With a rich history filled with names such as Dick Grace, Heidi Barrett, David Abreau, and Philippe Melka, I knew I would be in for a special treat during my visit to Vineyard 29. Austin Gallion, Directory of Hospitality, swung open the huge metal doors at the entrance to the winery to greet us and lead us upstairs to the terrace with gorgeous views of the surrounding St Helena area.

Our first taste, surprisingly, was their other label Cru – a crisp Sauvignon Blanc and an elegant Pinot Noir from the high-regarded Shea Vineyard in Oregon. Yes, we tasted a Pinot from Oregon that they sell at their St Helena-based winery. I loved it! The Cru Cab is the lion’s share of this label and at $60, a relative bargain for a wine of that caliber.

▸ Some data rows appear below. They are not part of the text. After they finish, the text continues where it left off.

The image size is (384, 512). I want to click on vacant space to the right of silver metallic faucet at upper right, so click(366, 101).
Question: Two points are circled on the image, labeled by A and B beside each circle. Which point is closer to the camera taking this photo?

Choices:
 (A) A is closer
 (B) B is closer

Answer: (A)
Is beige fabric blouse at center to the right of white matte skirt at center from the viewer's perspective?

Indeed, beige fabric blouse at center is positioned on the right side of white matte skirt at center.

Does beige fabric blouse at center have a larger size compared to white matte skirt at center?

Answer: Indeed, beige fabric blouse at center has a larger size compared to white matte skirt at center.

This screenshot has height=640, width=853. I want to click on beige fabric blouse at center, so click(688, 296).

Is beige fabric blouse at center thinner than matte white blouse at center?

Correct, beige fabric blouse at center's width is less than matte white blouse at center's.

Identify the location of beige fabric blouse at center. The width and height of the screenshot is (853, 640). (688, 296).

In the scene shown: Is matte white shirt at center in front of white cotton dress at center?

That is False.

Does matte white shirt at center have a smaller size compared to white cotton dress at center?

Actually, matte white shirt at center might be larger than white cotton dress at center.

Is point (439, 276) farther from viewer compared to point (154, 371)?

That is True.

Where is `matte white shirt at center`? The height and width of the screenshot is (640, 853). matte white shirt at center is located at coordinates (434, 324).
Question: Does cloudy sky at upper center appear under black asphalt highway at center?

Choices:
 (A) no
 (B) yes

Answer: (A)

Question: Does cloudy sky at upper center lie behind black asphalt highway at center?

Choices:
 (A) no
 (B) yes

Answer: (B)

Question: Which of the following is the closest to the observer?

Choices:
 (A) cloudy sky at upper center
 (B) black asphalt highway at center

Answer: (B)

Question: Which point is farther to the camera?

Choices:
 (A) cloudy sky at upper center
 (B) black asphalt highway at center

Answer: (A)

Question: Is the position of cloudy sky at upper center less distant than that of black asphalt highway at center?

Including the recently acquired Aida Vineyard in Calistoga, Vineyard 29 consists of 14 acres of vineyards used to make 6 estate wines, each made in small quantities of 50 to 800 cases with some selling for as much as $250 a bottle. I was looking forward to getting to that part of our tasting but first Austin led us on a brief tour of the production facilities.

Getting juice from one place to another is part-and-parcel of making wine. Ideally, you would use gravity to do the work but not every winery is set up to take advantage of gravity. Instead they use mechanical pumps to siphon the fermenting juice from the bottom of the fermenter and pump it back up and over the top of the cap. Pumping is thought to be bad for wine, as it introduces a lot of air and can cause “bruising.” But what are ya gonna do?

Well, at Vineyard 29 they built an ingenious freight elevator to fill, lift and empty tanks. By shuffling the different vessels around they’re able to avoid pumping almost entirely. Only someone with a tech or engineering background could have conceived this set-up. And wouldn’t you know it, that’s the exactly case with the current owners.


Austin then took us into their wine library inside the caves where we were surrounded by vintage after vintage of every size bottle format they make. (I did not see the elusive Nebuchadnezzar, however.) The best part of all — at least for me — was a food pairing especially created for each wine.

Vineyard 29 is fortunate to have Austin running their hospitality program, not just because of his exuberant and informative personality, but because he is a trained chef. Having previously helped open Redd and Martini House, he also led the wine and food tasting menus for La Toque. His talent and passion for wine and food pairing make this a huge asset for guests. And I’m not talking just local cheeses and chocolates, though Austin’s favorite cheese — Fiscalini, a 34-year aged cheddar from California — is a regular at his tastings. It was almost like a pecorino and was truly the perfect compliment to the estate Cab. The rest of the food was outstanding and each flavor note so carefully paired with each wine. I’m talking a meal in a spoon. Our bites included a Colorado lamb loin with green garlic potato puree and strawberry, and a beef short rib with risotto, cherry and fried shallots. Each highlighted the hints of berries, cherries, licorice, all spice and other flavors in their incredibly accessible Zinfandel and two Cabernets, one from the St. Helena estate and the other from Aida Vineyard.


They don’t take many visitors, but the few lucky are in for a real treat!